Mi suegra invitó a 20 invitados extra a Acción de Gracias sin preguntarme — nunca esperó mi pequeño cambio

PARTE 2: LA LISTA DE INVITADOS NUNCA ME DIERON

A la mañana siguiente, sonó el timbre antes incluso de que terminara de preparar los últimos retoques en la cocina.

Estaba de pie en la encimera con un manojo de palitos de canela en la mano, intentando decidir si el centro de mesa necesitaba más calor o si simplemente estaba dándole vueltas a todo otra vez.

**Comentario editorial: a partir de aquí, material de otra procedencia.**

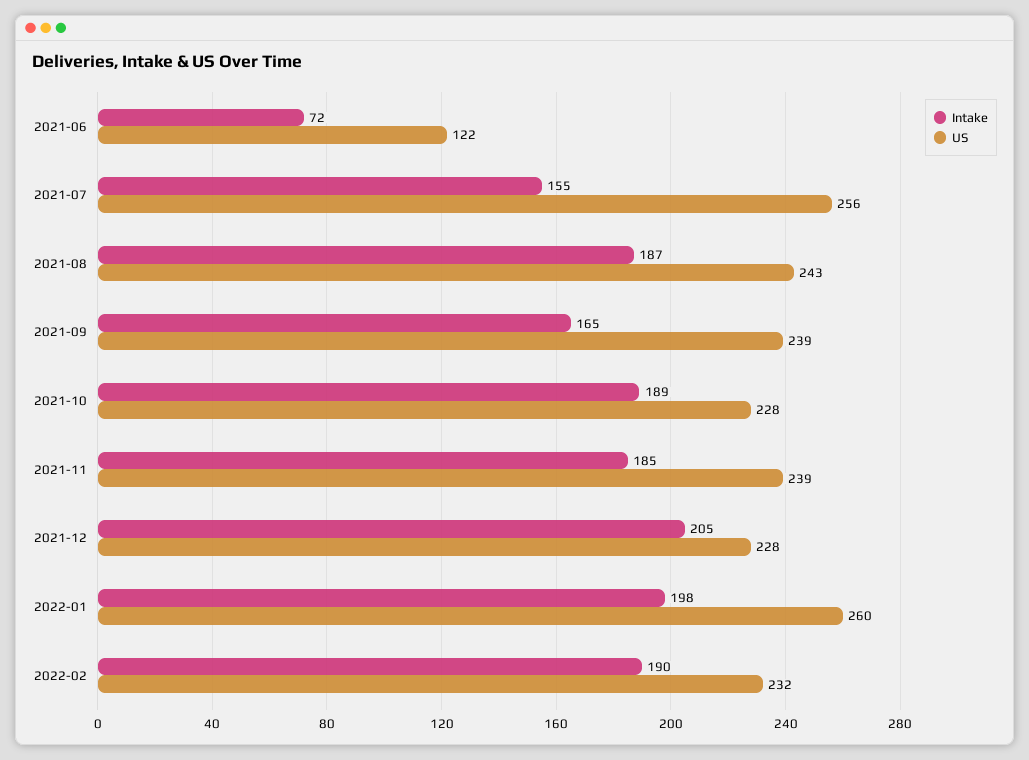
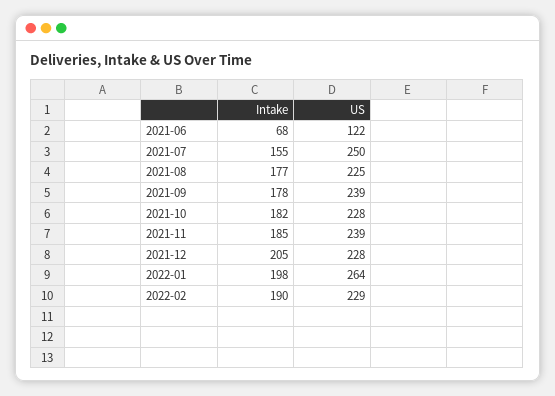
  {
    "Intake": {
-     "2021-06": 72,
+     "2021-06": 68,
      "2021-07": 155,
-     "2021-08": 187,
+     "2021-08": 177,
-     "2021-09": 165,
+     "2021-09": 178,
-     "2021-10": 189,
+     "2021-10": 182,
      "2021-11": 185,
      "2021-12": 205,
      "2022-01": 198,
      "2022-02": 190
    },
    "US": {
      "2021-06": 122,
-     "2021-07": 256,
+     "2021-07": 250,
-     "2021-08": 243,
+     "2021-08": 225,
      "2021-09": 239,
      "2021-10": 228,
      "2021-11": 239,
      "2021-12": 228,
-     "2022-01": 260,
+     "2022-01": 264,
-     "2022-02": 232
+     "2022-02": 229
    }
  }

Entonces sonó el timbre una segunda vez.

Sonreí.

Ya sabía quién era.

Cuando abrí la puerta, Ryan estaba allí sosteniendo un plato cubierto de papel de aluminio en una mano y con la misma sonrisa torcida de siempre.

"Naranja de arándanos", anunció, levantando un poco el plato. "La receta de mi madre. Solo soy el repartidor."

Me aparté y reí suavemente.

"Eres un salvavidas. Ponlo en la encimera de la cocina."

Ryan entró como lo había hecho cientos de veces antes.

A diferencia de la mayoría de los familiares de Diane, Ryan realmente sabía cómo ser un invitado.

No caminaba por habitaciones sin preguntar.

No abría armarios.

No criticó cómo se organizaron las cosas.

Simplemente apareció, ayudó y valoró el esfuerzo.

Por eso siempre me había gustado.

Colocó el plato en la encimera y luego se apoyó en la isla de la cocina.

Al principio pensé que solo estaba cansado de conducir.

Entonces noté algo.

Ryan no solía quedarse un rato.

Si venía, ayudaba a descargar algo, hacía una broma y se iba.

Pero esta vez, se quedó.

"Madison."

La forma en que dijo mi nombre me hizo levantar la vista.

"¿Sí?"

Golpeó suavemente con el dedo la encimera de mármol.

"Pregunta aleatoria."

Esperé.

"¿Dónde se supone que deben sentarse todas las personas extra?"

Por un momento, pensé que le había oído mal.

Los palitos de canela se me resbalaron de la mano y rodaron por la encimera.

"¿Qué gente extra?"

La expresión de Ryan cambió.

No de forma dramática.

Justo lo justo.

El tipo de expresión que alguien pone cuando se da cuenta de que está a punto de decirte algo que ya deberías haber sabido.

"La tía Diane dijo que invitó a casi veinte personas más."

La cocina de repente se volvió mucho más silenciosa.

Le miré fijamente.

"¿Veinte?"

Él asintió.

"Sí. Algo sobre que tu casa es la más grande y que todos quieren venir este año."

Miré más allá de él.

Al comedor.

En las tarjetas de sitio había pasado horas escribiendo.

En la disposición de los asientos me había cambiado tres veces.